Perhaps tax dollars should not be used to engineer economic outcomes.

If you get too big to fail, why avoid failure? It’s about incentives.

How useful or efficient or competitive do you think taxpayer-funded Sprint would be today? What makes you think they would suddenly start being good with an influx of tax money when they weren’t good before free money injections?


Tax dollars were paid back in full with interest. It was an investment with ROI - plus the preserved American jobs.


> they were easily the best possible outcome and hindsight shows they were great policy

No, just because those are around does not mean there wasn’t a better alternative in bankruptcy. Bankruptcy does not mean the individual company stops making cars, let alone the entire industry collapsing. That’s pure FUD to justify the govt preventing a moribund industry from being purged of legacy companies coasting on their brand.

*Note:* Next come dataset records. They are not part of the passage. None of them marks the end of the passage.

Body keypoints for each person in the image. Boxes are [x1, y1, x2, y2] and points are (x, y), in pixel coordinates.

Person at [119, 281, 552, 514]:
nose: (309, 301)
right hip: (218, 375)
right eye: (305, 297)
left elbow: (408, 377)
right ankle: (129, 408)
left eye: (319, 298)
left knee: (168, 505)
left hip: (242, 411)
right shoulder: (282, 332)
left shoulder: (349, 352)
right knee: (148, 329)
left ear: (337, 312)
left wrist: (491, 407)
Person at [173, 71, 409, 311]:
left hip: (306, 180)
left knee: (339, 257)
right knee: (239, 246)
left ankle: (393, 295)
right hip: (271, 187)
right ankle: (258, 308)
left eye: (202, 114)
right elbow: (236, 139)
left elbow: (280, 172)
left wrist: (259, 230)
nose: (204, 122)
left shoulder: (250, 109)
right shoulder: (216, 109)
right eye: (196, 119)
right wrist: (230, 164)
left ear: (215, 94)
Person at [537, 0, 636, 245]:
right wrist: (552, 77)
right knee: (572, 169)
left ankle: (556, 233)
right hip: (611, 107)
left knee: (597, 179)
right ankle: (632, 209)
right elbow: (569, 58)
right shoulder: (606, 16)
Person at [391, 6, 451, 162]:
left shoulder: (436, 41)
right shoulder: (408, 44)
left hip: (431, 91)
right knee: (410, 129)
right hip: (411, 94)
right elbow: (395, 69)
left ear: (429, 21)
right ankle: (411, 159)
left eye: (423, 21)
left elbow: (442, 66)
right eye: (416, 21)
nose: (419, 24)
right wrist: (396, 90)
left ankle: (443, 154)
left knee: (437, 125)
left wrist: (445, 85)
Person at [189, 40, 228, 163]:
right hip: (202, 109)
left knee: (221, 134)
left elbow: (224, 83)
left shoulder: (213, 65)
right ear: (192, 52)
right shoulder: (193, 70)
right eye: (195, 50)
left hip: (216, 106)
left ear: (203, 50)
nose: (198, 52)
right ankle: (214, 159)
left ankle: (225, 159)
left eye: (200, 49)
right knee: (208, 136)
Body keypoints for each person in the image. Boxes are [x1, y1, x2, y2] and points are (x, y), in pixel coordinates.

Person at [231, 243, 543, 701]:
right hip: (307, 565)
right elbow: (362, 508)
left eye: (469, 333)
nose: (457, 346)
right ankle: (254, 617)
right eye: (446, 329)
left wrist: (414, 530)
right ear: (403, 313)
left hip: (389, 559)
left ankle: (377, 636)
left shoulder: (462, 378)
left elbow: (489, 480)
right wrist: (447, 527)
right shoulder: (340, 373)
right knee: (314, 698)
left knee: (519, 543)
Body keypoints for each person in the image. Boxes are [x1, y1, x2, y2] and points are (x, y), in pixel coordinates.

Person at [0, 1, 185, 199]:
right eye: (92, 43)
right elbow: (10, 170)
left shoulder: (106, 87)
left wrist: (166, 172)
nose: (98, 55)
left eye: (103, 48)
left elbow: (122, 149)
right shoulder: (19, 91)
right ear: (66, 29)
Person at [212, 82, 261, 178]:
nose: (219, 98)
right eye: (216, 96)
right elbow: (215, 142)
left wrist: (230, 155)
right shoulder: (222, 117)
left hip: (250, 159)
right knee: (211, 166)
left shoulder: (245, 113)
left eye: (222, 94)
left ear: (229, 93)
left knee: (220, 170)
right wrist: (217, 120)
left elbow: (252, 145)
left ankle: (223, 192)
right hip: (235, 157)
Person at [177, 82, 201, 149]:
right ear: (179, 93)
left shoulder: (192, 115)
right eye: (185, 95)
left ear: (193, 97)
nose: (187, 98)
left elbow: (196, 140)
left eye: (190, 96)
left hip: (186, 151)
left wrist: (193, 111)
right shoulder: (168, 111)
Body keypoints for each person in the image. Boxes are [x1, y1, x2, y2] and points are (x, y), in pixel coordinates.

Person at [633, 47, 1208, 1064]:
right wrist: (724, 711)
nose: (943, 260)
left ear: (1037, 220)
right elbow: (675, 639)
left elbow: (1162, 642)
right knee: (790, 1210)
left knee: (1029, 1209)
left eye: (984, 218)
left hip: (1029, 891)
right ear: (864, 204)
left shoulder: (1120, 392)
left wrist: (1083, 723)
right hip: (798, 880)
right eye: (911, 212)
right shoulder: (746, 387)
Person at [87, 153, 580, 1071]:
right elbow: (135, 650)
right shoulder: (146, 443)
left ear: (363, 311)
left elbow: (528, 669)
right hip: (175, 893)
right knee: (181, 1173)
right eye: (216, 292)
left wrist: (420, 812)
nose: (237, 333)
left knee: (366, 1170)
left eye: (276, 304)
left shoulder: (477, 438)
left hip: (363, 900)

I think my comparison to the British auto industry is apt. Bankruptcy doesn’t mean the brand goes away but it can mean the domestic industry evaporates into nothing.

You look at companies like Lotus, MG, Land Rover, Jaguar, and even Volvo and you look at a future where their intellectual property assets essentially only exist to help geopolitical rivals. GM and Ford being sold to the Chinese would have been devastating to US industry.

There is no Volvo EV that is built in Sweden. There is no Lotus EV built in Britain. At the end of the gasoline production line run it’s just China producing all their future electric cars when they go fully electric in 5 years.

Don’t forget that automotive parts are a huge employer beyond the auto manufacturers themselves. If Geely buys Ford they’re moving parts supply to China. It’s a whole ecosystem and it’s strategically worth protecting.

Like I said, don’t forget how the government was paid back in full with interest for the bailouts. On top of that the governor gets to keep people employed rather than sending the jobs abroad. It was a no brainer obvious good policy, supported by both parties as well.


The bad unintended consequences are gonna be much bigger this way. Think of communism, it started with good intentions but the unintended consequences of absolute power concentration (who can buy or sell what and at which prices ) caused absolute corruption and inefficiency


The point is for the government to have the ability to occasionally look the biggest wolves of Wall Street in the eye, and say to them, "haha. but no.". Exercising it doesn't require abolishing private property and taking central control of all trade.


His point is that government should bailout failing company. I don't think this will end well if it becomes a common practice to bail out companies.


Yes, communism is when the government participates in bankruptcy court, makes an investment, and gets paid principal and interest on their loan. That’s exactly what Karl Marx was talking about.


In what way is "communism" a good example of what could happen with the US auto industry bailouts?